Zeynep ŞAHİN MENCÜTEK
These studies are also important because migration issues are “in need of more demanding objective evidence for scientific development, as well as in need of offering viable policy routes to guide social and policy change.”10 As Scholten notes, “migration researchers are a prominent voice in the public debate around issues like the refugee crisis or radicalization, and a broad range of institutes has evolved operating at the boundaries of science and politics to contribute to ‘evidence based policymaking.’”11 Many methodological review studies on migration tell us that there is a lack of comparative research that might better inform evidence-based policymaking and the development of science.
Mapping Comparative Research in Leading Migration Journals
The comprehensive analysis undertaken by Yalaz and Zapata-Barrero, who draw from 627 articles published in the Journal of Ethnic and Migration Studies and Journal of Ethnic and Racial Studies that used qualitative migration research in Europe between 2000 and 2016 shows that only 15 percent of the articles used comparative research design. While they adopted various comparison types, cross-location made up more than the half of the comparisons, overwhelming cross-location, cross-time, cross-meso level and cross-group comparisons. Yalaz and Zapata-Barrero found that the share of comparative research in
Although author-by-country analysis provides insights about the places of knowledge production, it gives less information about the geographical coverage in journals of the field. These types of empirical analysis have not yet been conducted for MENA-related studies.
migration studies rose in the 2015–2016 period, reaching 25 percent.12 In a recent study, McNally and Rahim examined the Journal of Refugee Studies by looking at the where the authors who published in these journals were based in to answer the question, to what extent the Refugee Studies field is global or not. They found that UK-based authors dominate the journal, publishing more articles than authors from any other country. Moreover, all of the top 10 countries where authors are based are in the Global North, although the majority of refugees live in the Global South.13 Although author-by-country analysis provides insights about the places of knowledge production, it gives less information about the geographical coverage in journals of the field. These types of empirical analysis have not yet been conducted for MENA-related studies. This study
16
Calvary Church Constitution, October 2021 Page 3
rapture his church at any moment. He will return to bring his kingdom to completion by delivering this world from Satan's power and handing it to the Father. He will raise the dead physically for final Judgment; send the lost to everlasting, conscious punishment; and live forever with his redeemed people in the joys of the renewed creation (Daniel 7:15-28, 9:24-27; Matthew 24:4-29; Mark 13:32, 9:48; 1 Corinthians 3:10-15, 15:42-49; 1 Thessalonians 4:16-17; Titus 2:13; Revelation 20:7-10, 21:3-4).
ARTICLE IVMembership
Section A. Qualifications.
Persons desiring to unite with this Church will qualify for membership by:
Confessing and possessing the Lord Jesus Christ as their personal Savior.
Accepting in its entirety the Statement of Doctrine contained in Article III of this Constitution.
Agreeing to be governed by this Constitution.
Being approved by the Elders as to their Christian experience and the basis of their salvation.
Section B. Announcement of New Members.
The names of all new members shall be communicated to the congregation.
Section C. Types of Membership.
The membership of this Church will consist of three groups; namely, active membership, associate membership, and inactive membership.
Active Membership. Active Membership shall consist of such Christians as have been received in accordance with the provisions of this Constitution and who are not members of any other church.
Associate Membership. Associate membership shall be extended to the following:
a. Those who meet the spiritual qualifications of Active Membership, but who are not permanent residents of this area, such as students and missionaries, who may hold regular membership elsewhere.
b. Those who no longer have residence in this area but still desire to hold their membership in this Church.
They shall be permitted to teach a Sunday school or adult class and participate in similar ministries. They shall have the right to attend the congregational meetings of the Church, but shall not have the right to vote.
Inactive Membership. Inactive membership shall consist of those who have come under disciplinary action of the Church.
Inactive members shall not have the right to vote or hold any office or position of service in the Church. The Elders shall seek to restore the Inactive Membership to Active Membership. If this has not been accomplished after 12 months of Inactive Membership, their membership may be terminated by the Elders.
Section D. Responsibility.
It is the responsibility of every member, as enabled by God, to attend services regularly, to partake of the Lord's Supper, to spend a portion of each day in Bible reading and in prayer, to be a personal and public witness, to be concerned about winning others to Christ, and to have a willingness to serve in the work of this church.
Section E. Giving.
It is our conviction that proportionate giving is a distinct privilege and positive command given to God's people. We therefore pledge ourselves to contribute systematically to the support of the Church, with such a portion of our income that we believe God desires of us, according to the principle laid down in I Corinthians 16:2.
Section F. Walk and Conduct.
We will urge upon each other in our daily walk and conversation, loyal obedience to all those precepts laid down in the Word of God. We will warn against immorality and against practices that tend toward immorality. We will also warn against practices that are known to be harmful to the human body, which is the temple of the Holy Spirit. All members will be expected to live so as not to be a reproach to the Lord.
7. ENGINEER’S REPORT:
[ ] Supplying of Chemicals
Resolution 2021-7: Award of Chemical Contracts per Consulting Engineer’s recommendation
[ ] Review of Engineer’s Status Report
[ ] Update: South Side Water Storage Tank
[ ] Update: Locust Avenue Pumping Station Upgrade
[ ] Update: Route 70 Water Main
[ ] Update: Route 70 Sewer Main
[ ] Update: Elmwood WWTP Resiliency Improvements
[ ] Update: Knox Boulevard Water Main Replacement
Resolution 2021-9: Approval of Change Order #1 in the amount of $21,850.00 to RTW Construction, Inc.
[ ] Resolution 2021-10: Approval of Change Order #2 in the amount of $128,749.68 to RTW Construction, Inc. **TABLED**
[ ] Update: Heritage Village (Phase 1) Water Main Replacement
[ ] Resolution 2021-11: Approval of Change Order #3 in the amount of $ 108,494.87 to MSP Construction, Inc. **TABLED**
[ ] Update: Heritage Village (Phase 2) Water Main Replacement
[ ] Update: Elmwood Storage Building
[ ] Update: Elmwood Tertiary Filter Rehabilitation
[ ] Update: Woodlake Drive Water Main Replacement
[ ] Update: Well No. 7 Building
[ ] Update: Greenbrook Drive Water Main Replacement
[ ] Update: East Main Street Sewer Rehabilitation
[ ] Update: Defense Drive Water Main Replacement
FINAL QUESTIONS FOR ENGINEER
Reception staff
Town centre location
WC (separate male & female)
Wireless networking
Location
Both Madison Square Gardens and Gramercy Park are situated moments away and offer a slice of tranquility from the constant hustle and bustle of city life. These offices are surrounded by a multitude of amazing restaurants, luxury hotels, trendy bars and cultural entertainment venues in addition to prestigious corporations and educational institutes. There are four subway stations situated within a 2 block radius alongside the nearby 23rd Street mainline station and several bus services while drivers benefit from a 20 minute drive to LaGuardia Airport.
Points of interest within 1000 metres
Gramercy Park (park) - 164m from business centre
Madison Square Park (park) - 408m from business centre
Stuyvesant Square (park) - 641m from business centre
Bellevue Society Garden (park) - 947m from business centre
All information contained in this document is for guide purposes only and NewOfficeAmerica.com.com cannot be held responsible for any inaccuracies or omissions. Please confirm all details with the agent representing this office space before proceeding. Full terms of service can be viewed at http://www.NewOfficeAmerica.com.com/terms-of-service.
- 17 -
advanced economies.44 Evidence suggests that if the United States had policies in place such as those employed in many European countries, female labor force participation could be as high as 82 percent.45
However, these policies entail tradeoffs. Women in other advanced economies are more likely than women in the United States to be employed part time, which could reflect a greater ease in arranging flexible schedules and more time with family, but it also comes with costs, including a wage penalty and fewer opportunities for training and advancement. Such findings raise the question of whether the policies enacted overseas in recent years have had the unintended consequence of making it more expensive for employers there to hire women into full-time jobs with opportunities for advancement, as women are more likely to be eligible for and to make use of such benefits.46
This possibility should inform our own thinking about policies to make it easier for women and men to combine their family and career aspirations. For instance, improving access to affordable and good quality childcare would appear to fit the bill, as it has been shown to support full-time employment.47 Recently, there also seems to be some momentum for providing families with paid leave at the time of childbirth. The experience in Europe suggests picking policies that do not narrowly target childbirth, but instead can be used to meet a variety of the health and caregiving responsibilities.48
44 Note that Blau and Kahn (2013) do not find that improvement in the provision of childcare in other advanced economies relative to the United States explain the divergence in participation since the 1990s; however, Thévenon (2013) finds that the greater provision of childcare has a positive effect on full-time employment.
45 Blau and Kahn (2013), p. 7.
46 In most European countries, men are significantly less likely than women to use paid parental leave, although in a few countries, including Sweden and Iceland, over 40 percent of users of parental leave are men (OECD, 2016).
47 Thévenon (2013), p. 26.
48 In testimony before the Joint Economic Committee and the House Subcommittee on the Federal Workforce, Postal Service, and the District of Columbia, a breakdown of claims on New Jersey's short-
● ● ● ●
■ PROBLEM REQUIREMENTS ■
Your answer must be an exact transcription of the lines from the one containing "46 In most European" through the last line of the records above, and nothing else.

■ RESPONSE ■
46 In most European countries, men are significantly less likely than women to use paid parental leave, although in a few countries, including Sweden and Iceland, over 40 percent of users of parental leave are men (OECD, 2016).
47 Thévenon (2013), p. 26.
48 In testimony before the Joint Economic Committee and the House Subcommittee on the Federal Workforce, Postal Service, and the District of Columbia, a breakdown of claims on New Jersey's short-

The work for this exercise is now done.